WRITTEN EXERCISE: Reproduce the listing verbatim from the line containing "Target: 'right lung" through its final line, both ends included.
# Start of THE RECORDS
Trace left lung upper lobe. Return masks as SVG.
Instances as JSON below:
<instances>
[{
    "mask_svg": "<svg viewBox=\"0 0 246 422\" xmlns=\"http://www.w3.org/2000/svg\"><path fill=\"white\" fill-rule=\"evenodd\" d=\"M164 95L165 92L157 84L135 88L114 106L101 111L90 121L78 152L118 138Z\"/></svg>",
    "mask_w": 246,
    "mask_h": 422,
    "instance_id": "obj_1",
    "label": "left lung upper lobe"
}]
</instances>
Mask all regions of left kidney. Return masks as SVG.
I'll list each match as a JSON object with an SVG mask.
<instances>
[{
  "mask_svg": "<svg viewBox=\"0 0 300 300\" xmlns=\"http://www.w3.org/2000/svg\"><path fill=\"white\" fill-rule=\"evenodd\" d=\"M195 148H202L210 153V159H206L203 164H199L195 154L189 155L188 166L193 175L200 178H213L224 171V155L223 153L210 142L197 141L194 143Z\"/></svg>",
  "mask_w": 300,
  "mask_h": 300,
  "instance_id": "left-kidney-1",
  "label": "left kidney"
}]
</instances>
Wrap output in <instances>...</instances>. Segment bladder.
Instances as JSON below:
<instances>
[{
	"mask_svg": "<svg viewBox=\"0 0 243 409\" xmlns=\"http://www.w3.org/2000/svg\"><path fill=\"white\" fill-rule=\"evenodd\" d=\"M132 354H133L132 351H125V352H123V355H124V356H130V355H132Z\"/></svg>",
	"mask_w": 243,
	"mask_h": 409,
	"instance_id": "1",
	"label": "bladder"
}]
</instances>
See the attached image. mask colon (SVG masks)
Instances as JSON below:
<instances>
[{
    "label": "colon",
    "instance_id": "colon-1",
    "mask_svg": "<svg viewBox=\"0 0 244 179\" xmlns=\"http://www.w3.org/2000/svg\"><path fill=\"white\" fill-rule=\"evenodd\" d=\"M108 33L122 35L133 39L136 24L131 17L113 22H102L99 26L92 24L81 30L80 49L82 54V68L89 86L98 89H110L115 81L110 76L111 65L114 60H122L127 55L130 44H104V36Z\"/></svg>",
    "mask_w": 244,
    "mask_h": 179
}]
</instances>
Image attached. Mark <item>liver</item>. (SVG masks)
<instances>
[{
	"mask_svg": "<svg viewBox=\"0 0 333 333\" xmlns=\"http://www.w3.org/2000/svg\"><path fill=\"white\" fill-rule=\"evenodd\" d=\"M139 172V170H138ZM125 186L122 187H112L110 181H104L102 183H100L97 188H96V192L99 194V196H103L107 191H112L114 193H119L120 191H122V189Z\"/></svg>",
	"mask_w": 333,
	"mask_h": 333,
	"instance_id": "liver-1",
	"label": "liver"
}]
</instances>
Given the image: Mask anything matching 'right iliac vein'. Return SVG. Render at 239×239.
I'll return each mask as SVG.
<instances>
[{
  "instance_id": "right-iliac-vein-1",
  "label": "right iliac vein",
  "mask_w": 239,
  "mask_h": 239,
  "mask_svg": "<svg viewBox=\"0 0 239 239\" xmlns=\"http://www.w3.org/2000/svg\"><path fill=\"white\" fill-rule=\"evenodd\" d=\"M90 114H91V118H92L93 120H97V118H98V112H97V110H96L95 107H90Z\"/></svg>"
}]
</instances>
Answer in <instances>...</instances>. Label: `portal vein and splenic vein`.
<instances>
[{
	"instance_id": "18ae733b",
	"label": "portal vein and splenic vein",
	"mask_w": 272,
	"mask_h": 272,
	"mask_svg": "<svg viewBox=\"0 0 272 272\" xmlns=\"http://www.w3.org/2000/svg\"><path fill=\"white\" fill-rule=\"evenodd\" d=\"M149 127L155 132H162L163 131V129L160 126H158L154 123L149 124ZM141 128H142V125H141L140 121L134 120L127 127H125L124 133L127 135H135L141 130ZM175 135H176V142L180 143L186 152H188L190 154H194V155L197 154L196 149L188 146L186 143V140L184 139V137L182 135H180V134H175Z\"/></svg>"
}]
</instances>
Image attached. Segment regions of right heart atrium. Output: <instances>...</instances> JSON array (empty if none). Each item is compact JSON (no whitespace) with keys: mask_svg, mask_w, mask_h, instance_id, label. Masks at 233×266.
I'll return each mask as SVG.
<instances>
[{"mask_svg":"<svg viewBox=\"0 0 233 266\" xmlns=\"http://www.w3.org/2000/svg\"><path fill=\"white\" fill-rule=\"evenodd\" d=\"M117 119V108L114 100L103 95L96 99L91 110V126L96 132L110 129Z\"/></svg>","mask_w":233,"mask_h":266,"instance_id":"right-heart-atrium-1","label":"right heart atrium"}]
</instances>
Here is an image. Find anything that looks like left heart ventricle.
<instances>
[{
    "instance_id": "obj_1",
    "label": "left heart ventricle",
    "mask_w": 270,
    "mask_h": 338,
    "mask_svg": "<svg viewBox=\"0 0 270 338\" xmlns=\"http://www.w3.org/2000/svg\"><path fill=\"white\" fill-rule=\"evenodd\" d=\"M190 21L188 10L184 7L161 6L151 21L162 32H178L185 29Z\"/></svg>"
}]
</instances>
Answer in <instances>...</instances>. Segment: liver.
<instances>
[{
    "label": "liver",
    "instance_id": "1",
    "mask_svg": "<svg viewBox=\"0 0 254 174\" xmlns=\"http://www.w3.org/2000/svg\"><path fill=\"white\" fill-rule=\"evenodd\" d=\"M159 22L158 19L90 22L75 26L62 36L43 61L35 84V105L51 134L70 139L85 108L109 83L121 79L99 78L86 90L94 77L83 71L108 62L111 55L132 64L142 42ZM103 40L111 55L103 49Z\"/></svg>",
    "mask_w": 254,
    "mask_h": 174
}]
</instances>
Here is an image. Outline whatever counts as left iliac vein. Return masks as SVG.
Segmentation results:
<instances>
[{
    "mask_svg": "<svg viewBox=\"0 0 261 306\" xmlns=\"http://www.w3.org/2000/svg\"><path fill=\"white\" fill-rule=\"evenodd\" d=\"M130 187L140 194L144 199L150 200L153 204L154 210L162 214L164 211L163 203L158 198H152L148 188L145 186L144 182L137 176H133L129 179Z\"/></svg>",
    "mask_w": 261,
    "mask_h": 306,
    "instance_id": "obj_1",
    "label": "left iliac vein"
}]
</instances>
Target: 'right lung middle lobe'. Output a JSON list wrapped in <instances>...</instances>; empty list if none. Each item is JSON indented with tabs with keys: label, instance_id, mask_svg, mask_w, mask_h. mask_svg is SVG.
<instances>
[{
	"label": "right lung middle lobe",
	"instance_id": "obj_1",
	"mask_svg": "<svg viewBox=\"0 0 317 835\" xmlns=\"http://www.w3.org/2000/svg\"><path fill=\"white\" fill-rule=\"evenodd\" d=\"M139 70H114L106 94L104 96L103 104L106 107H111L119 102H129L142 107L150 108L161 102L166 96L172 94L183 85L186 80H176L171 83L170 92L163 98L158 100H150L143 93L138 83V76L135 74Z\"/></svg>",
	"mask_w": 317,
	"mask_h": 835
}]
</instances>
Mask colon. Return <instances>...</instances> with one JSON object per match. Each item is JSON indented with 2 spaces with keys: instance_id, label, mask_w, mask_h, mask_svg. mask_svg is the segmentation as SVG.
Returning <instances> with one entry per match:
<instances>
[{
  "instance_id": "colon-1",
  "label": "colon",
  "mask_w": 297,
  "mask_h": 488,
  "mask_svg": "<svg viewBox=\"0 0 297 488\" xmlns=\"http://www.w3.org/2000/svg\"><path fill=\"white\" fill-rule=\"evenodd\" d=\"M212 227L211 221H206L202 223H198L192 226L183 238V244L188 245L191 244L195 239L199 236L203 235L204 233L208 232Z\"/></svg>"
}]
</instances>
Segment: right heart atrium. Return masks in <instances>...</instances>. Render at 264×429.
# End of THE RECORDS
THE RESPONSE:
Target: 'right lung middle lobe'. Output a JSON list wrapped in <instances>...</instances>; empty list if none. Each item is JSON indented with tabs with keys: label, instance_id, mask_svg, mask_w, mask_h. mask_svg is SVG.
<instances>
[{
	"label": "right lung middle lobe",
	"instance_id": "obj_1",
	"mask_svg": "<svg viewBox=\"0 0 317 835\" xmlns=\"http://www.w3.org/2000/svg\"><path fill=\"white\" fill-rule=\"evenodd\" d=\"M139 70H114L106 94L104 96L103 104L106 107H111L119 102H129L142 107L150 108L161 102L166 96L172 94L183 85L186 80H176L171 83L170 92L163 98L158 100H150L143 93L138 83V76L135 74Z\"/></svg>",
	"mask_w": 317,
	"mask_h": 835
}]
</instances>
Mask colon. Return <instances>...</instances> with one JSON object per match. Each item is JSON indented with 2 spaces with keys: instance_id, label, mask_w, mask_h, mask_svg. mask_svg is the segmentation as SVG.
Returning <instances> with one entry per match:
<instances>
[{
  "instance_id": "colon-1",
  "label": "colon",
  "mask_w": 297,
  "mask_h": 488,
  "mask_svg": "<svg viewBox=\"0 0 297 488\" xmlns=\"http://www.w3.org/2000/svg\"><path fill=\"white\" fill-rule=\"evenodd\" d=\"M212 227L211 221H206L202 223H198L192 226L183 238V244L188 245L191 244L195 239L199 236L203 235L204 233L208 232Z\"/></svg>"
}]
</instances>
Segment: right heart atrium. Return masks in <instances>...</instances>. Render at 264×429.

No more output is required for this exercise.